Lebanese Ambassador Rallies HEC Students
Alain Bifani fears above all that the Lebanese model could inspire other nations in the Middle East, “with an obvious potential to grow in the rest of the world, including Europe.” He has been lobbying for such notions to be abandoned since 2011: “I have been trying to convince my European and US interlocutors that Lebanon’s model is certainly not to be extended to Syria, after having tried to convince them unsuccessfully not to test it in Iraq. People like me can only keep trying.”

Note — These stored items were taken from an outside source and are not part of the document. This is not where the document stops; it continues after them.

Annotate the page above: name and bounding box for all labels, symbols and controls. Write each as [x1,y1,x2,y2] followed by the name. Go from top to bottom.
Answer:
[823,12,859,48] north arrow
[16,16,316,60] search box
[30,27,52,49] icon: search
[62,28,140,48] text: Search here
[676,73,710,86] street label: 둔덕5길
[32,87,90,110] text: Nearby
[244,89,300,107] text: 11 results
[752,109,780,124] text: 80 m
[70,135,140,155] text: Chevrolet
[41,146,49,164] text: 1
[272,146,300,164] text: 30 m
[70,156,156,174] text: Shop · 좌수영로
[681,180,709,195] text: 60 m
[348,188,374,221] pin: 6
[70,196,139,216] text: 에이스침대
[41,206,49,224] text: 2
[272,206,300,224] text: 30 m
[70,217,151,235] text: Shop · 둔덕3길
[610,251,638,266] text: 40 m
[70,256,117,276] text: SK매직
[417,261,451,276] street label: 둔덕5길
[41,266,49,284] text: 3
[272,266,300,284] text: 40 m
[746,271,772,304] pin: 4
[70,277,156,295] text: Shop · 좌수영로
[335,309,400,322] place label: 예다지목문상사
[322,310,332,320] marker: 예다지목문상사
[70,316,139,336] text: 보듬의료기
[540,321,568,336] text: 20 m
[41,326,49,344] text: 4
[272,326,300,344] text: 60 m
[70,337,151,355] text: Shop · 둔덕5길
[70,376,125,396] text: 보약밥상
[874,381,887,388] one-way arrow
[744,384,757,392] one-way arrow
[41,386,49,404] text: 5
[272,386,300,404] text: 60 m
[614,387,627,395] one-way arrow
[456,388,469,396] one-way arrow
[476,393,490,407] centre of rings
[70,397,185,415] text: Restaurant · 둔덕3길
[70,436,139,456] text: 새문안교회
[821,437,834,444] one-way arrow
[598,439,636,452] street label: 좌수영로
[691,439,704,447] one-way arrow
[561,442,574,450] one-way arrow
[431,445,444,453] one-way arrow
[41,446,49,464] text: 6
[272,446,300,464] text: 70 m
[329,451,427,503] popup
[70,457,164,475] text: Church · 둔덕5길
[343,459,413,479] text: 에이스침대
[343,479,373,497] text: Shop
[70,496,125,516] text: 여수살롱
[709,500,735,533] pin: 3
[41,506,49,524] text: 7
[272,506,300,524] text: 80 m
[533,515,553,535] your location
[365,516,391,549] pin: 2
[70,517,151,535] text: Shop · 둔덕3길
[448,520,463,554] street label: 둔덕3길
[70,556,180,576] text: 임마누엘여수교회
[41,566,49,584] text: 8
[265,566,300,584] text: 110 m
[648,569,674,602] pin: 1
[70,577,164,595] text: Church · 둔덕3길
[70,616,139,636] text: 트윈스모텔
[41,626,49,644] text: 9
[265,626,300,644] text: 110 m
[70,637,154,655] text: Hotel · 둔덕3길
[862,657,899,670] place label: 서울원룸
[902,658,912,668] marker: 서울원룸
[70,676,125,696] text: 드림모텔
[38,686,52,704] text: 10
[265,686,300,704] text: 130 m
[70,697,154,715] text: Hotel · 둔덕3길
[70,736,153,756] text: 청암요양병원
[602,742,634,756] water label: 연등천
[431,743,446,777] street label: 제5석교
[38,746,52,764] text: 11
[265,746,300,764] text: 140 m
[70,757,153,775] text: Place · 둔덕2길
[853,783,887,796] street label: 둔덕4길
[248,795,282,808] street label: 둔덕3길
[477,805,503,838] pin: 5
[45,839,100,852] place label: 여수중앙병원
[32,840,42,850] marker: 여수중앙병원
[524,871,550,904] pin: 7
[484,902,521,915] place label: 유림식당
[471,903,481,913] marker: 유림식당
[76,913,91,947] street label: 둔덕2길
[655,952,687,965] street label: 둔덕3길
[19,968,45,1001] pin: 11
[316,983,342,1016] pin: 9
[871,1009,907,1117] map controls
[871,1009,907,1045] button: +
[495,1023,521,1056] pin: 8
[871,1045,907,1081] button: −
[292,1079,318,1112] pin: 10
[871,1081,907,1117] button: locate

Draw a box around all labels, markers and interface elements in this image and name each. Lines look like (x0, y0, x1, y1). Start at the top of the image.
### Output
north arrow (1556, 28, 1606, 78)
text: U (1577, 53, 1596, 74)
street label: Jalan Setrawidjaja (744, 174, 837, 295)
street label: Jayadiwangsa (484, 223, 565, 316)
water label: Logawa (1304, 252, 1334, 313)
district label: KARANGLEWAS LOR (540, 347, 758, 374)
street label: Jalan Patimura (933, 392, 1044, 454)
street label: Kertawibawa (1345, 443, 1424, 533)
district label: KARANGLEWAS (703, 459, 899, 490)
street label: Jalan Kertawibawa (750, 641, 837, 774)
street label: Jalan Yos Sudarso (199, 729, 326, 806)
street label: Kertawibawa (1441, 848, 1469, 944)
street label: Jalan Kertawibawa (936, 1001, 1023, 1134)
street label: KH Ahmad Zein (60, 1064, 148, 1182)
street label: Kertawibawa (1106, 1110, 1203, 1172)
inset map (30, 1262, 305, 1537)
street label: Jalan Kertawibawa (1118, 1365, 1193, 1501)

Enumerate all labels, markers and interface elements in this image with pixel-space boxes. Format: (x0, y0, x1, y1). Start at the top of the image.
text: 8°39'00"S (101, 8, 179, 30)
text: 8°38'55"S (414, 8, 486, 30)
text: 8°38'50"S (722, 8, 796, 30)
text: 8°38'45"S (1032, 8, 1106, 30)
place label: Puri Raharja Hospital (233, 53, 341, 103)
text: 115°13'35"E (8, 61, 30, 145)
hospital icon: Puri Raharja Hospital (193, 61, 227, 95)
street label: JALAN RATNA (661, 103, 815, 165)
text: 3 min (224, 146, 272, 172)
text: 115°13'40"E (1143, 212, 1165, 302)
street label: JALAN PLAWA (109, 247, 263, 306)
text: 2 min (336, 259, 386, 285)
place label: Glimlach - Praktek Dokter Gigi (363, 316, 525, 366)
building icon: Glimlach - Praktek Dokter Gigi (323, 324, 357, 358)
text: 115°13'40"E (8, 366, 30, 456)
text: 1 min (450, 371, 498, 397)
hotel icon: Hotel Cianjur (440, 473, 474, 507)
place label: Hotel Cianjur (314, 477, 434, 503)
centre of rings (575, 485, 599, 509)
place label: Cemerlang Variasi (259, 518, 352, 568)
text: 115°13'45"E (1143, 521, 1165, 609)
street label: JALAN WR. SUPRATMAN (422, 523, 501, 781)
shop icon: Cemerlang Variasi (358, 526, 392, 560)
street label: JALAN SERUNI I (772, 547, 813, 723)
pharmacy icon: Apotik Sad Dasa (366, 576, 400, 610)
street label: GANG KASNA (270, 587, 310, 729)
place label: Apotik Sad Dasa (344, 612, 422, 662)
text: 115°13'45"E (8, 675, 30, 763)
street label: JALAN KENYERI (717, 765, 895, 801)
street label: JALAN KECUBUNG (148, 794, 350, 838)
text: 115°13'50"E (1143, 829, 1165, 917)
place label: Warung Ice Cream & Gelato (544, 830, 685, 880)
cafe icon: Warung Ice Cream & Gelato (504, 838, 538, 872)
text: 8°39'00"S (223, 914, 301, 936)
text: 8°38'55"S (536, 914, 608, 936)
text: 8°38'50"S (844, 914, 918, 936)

The civil servant-cum-academic will be publishing much of his experienced-based theories in an upcoming book entitled “Démocraties consensuelles et conséquences sur l’économie et les finances, le cas libanais ”. While Alain Bifani’s speech was doom-laden, the question-and-answer session revealed both his unquenchable thirst for economic, political and social justice in his home country and his willingness to continue to fight for all three. His unwavering commitment was shared by Rami Adwan, who was appointed Ambassador for Lebanon in Paris in September 2017. Following Bifani’s talk, Adwen gave a ringing and impassioned call for HEC students to rally behind his country’s efforts to stabilize its economy and become a beacon of resilience in the beleaguered region. Judging from the exchanges which followed the evening conference, the calls found an eager audience.